PROBLEM DETAILS:
The answer is the full listing restated exactly, without any pictures.

(MATERIAL FOR THIS TASK begins)

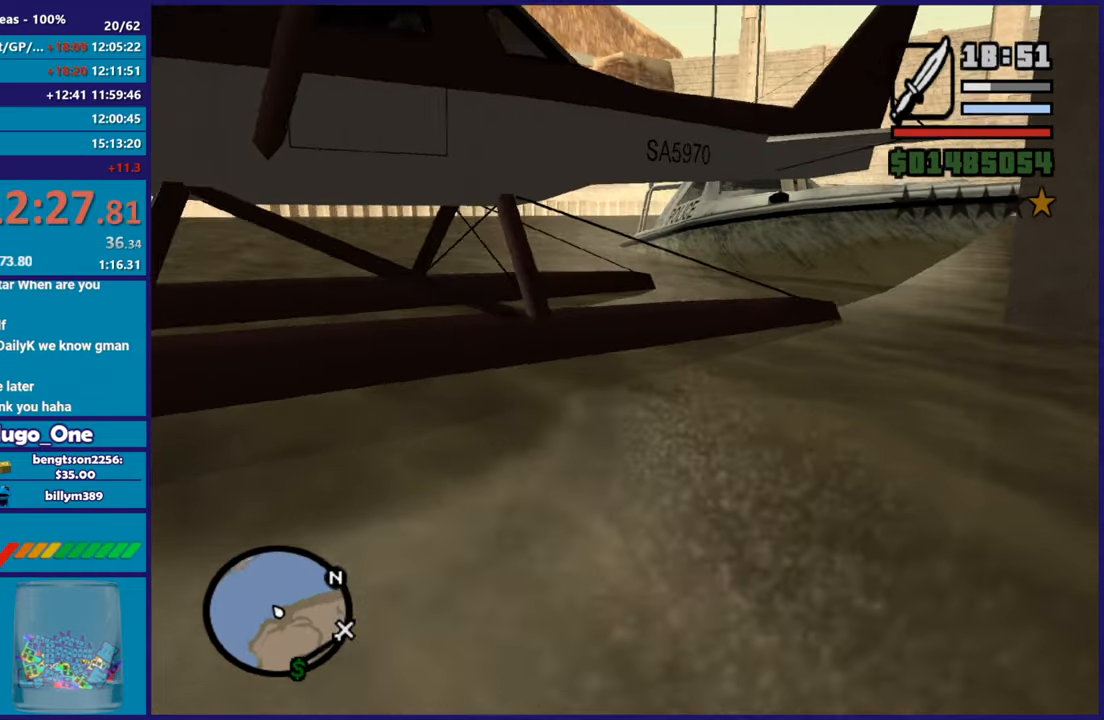
{"buttons": [], "left_stick": "center", "button_events": [[134, "Y", "up"], [201, "Y", "down"], [317, "Y", "up"]]}
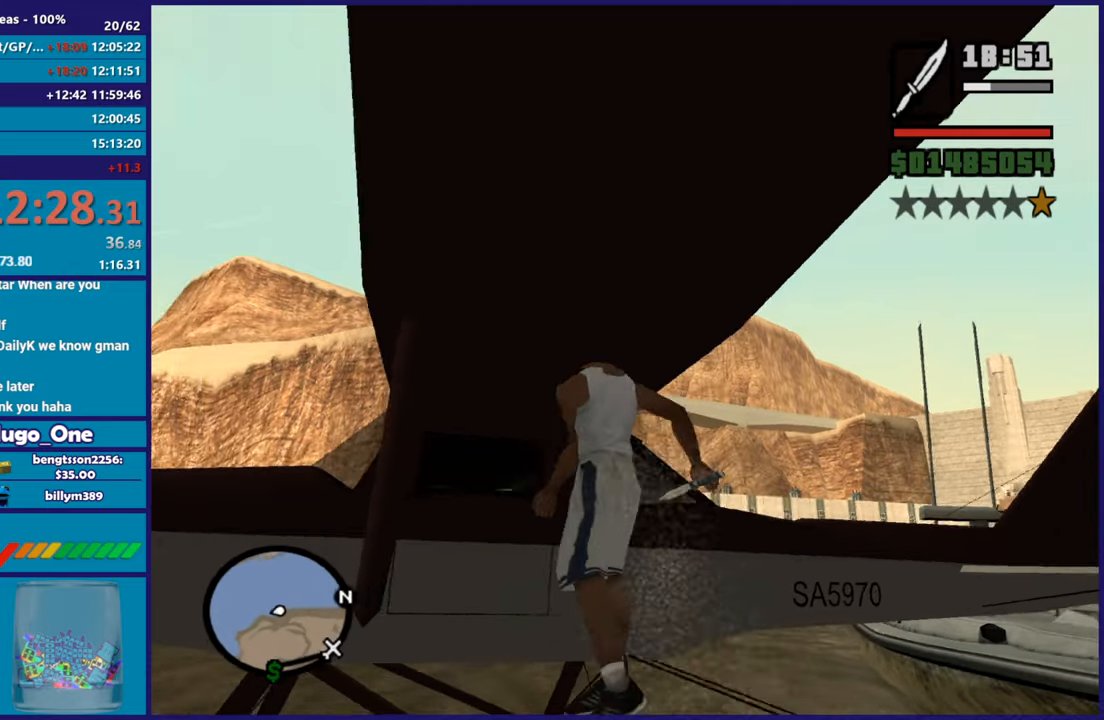
{"buttons": [], "left_stick": "center", "button_events": []}
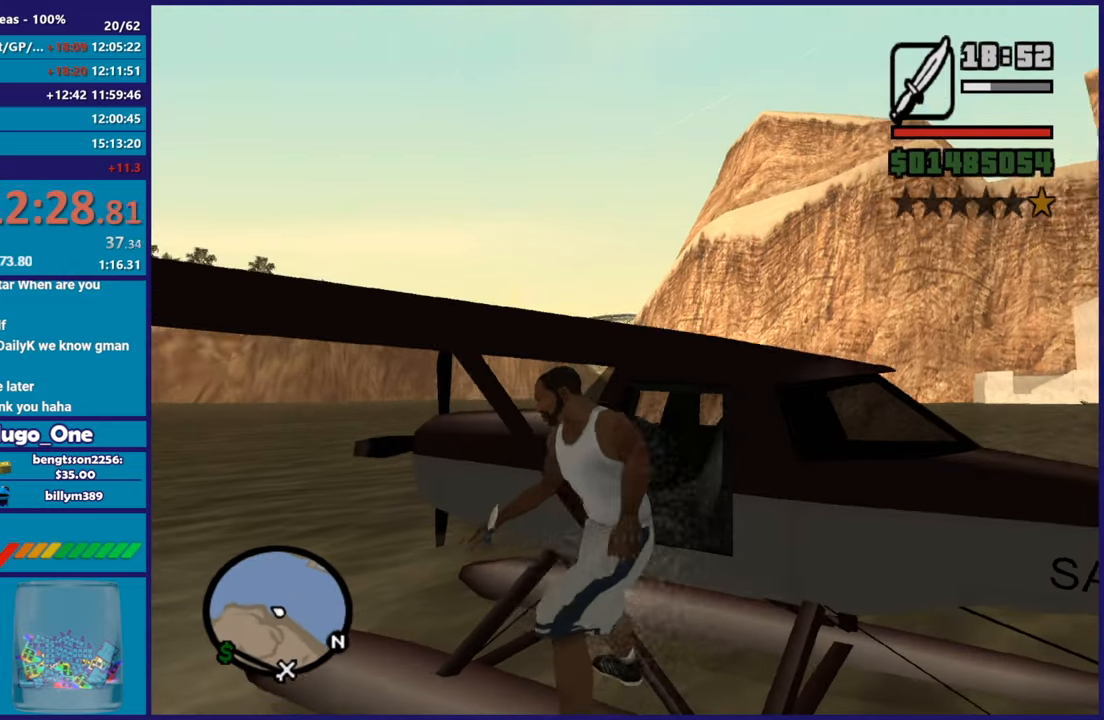
{"buttons": [], "left_stick": "center", "button_events": []}
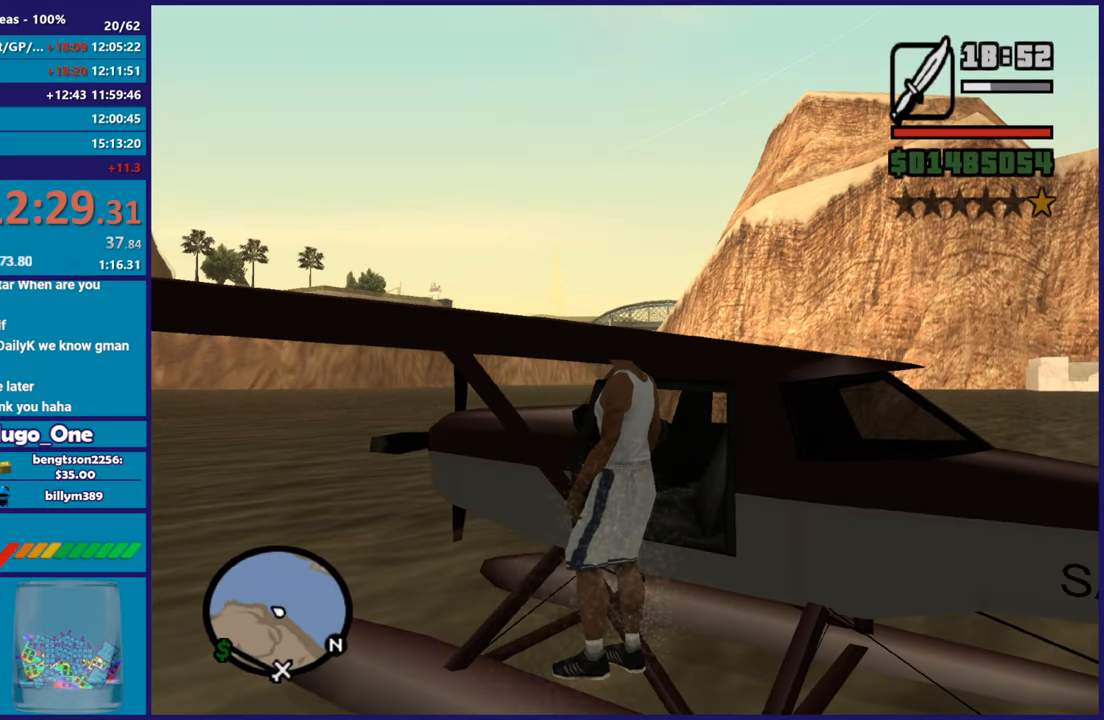
{"buttons": ["R2"], "left_stick": "center", "button_events": [[450, "R2", "down"]]}
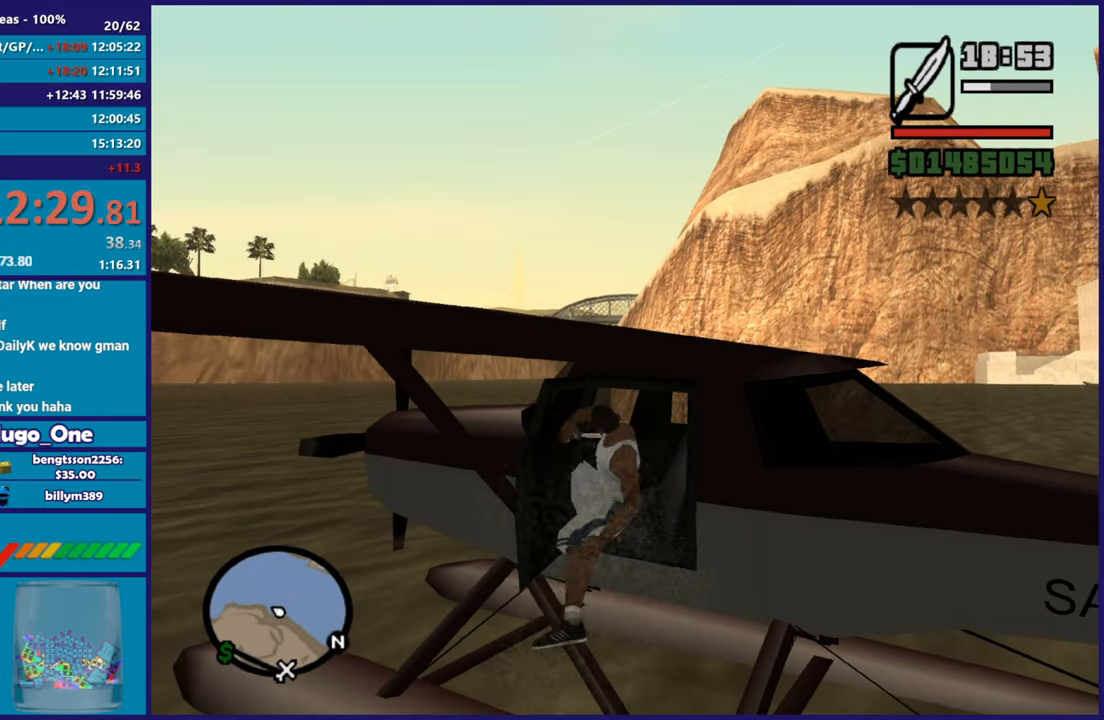
{"buttons": ["R2"], "left_stick": "center", "button_events": []}
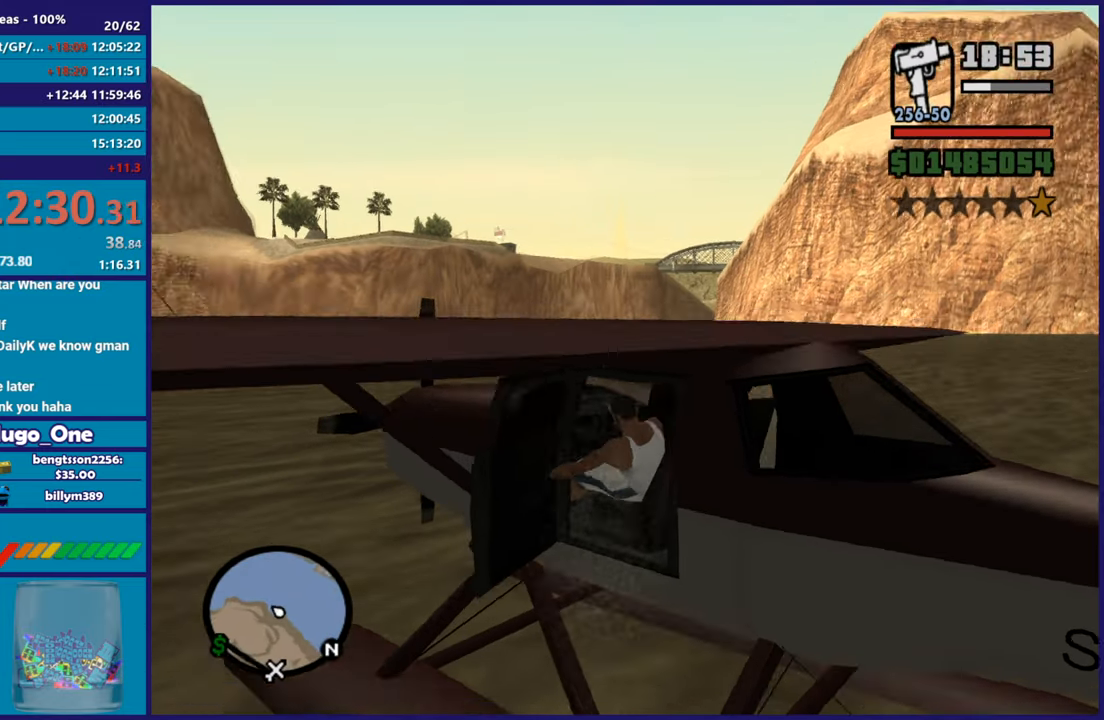
{"buttons": ["R2"], "left_stick": "center", "button_events": []}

(MATERIAL FOR THIS TASK ends)

RESPONSE:
{"buttons": [], "left_stick": "center", "button_events": [[134, "Y", "up"], [201, "Y", "down"], [317, "Y", "up"]]}
{"buttons": [], "left_stick": "center", "button_events": []}
{"buttons": [], "left_stick": "center", "button_events": []}
{"buttons": ["R2"], "left_stick": "center", "button_events": [[450, "R2", "down"]]}
{"buttons": ["R2"], "left_stick": "center", "button_events": []}
{"buttons": ["R2"], "left_stick": "center", "button_events": []}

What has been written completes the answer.